- [WHAT TO DO]
Every line with "depth" in it should be copied from the data.

Stored records:
↓

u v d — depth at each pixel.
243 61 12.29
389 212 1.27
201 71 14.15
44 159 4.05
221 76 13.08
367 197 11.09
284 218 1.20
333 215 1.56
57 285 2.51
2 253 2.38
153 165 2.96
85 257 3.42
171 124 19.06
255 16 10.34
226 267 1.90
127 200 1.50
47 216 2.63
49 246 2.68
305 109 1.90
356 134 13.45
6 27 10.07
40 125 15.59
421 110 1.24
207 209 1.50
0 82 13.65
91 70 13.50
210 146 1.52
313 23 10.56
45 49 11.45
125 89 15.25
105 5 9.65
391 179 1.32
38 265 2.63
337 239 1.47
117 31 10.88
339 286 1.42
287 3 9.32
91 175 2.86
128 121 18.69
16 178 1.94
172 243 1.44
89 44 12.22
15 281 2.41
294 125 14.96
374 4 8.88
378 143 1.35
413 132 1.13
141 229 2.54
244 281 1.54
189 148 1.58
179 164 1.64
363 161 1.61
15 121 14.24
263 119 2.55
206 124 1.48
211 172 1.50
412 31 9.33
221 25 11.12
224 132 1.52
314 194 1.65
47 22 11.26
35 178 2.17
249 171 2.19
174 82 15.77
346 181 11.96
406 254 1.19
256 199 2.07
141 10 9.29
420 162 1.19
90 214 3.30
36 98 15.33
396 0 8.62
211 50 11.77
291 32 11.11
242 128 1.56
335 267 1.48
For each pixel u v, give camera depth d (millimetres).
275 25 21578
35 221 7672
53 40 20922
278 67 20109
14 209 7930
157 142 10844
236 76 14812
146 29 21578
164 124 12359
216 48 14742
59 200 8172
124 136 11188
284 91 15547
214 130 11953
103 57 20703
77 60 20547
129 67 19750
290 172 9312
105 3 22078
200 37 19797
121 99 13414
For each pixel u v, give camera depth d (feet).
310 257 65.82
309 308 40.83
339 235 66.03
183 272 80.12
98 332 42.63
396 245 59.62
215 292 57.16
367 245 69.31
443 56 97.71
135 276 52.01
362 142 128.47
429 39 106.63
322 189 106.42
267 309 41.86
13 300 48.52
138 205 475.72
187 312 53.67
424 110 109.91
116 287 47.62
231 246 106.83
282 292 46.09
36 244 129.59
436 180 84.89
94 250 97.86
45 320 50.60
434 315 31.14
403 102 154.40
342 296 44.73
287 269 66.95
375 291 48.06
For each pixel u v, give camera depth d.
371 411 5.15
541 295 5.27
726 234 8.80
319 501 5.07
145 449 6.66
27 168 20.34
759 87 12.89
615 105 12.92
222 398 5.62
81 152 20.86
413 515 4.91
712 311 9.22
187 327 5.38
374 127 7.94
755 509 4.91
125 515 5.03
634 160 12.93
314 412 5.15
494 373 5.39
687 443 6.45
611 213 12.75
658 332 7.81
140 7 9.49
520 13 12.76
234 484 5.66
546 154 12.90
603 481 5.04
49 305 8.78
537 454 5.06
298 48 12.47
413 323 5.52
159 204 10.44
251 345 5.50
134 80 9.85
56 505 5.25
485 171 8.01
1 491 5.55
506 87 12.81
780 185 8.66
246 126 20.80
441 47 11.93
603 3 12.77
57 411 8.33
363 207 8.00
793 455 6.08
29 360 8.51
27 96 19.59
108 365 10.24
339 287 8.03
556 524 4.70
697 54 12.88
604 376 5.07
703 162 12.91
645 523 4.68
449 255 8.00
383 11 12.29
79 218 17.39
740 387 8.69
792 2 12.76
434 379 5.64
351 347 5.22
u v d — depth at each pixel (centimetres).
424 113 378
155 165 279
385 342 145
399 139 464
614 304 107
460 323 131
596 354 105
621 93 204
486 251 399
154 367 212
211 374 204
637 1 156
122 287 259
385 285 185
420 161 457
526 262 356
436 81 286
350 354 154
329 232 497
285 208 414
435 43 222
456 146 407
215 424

↑

- [RESULT OF THE TASK]
u v d — depth at each pixel.
For each pixel u v, give camera depth d (millimetres).
For each pixel u v, give camera depth d (feet).
For each pixel u v, give camera depth d.
u v d — depth at each pixel (centimetres).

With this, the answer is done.